Seven in every ten UK charities expect to cease operations by the end of 2020, according to the Digital Culture, Media and Sport Committee. 

By Samir Jeraj

A parliamentary committee has criticised government failures in supporting UK charities hit by Covid-19, saying that rising demand for services has led to a collapse in income means.

The Covid-19 crisis and charities report published by the Digital Culture, Media and Sport (DCMS) Committee also criticised the lack of transparency in how the current pot of £750m, which Chancellor Rishi Sunak pledged in support for front-line charities, is being distributed. The Secretary of State for DCMS, Oliver Dowden, was also singled out for criticism for being unable to provide sufficient information about who could get the support two weeks after it was announced.

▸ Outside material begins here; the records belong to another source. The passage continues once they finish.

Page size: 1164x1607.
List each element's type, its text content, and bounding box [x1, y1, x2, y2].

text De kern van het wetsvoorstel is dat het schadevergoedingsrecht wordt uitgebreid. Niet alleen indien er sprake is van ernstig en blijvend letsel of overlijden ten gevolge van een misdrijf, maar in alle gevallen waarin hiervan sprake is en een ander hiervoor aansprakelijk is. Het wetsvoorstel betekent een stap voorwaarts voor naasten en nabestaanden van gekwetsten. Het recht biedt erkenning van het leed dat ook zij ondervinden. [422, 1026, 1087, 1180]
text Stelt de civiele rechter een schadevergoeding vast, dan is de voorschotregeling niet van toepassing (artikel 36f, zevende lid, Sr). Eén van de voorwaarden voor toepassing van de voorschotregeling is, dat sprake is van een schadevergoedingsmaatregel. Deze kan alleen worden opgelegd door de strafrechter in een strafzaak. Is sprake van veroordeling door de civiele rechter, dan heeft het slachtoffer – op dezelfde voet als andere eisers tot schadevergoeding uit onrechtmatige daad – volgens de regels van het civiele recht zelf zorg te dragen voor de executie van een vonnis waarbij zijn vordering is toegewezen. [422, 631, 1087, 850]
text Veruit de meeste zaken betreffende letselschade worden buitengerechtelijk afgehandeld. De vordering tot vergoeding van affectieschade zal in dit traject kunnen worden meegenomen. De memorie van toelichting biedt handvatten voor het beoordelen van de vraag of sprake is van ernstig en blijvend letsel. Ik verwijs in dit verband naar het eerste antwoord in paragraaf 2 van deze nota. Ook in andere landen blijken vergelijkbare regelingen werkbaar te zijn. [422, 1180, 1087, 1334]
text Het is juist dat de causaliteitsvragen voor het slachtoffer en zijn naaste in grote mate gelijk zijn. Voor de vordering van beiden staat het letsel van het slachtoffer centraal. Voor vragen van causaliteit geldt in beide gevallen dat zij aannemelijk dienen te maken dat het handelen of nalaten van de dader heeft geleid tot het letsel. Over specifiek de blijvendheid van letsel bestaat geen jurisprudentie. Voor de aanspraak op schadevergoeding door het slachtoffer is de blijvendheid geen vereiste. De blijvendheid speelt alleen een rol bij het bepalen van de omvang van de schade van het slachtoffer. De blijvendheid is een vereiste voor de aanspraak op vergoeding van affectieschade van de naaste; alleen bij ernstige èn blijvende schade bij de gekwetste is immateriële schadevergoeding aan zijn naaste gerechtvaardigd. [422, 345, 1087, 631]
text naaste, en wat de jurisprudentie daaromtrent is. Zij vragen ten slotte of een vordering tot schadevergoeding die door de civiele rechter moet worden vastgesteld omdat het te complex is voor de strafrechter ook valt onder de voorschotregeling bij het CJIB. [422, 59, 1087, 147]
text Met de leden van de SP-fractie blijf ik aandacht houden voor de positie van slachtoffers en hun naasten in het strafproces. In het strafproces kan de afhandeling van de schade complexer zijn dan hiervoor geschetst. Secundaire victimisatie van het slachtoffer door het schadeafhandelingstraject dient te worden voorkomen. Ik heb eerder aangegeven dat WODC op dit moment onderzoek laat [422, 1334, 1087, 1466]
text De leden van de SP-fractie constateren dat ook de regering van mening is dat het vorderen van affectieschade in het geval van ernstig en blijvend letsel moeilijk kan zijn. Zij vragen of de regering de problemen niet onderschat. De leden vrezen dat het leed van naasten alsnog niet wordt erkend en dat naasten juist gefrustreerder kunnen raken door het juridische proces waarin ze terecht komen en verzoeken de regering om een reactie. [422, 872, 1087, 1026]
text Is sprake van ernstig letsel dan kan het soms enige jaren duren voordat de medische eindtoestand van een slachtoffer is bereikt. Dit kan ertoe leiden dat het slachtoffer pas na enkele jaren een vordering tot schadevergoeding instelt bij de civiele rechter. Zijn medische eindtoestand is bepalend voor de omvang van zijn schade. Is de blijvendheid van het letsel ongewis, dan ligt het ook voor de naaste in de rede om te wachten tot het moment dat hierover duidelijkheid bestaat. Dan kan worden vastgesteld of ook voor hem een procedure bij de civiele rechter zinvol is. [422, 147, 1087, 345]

Chair of the DCMS Committee, Julian Knight MP, said charities did not believe they had “some sort of right to survive”, but people had “a right to the services they provide”. He added: “We warned the chancellor that charities told us they faced a £4bn gap in money coming in, with some smaller charities facing insolvency within weeks without immediate emergency support.”

The Nation Council for Voluntary Organisations have estimated charities will lose £4bn in projected income from March to July, as social distancing hits traditional fundraising activities such as events and retail trading. A survey by the Directory for Social Change found that, without financial support, seven in ten UK charities expected to close before the end of the year.

The report urges the government to establish a “stabilisation fund” to keep charities functioning and supporting people who depend on them.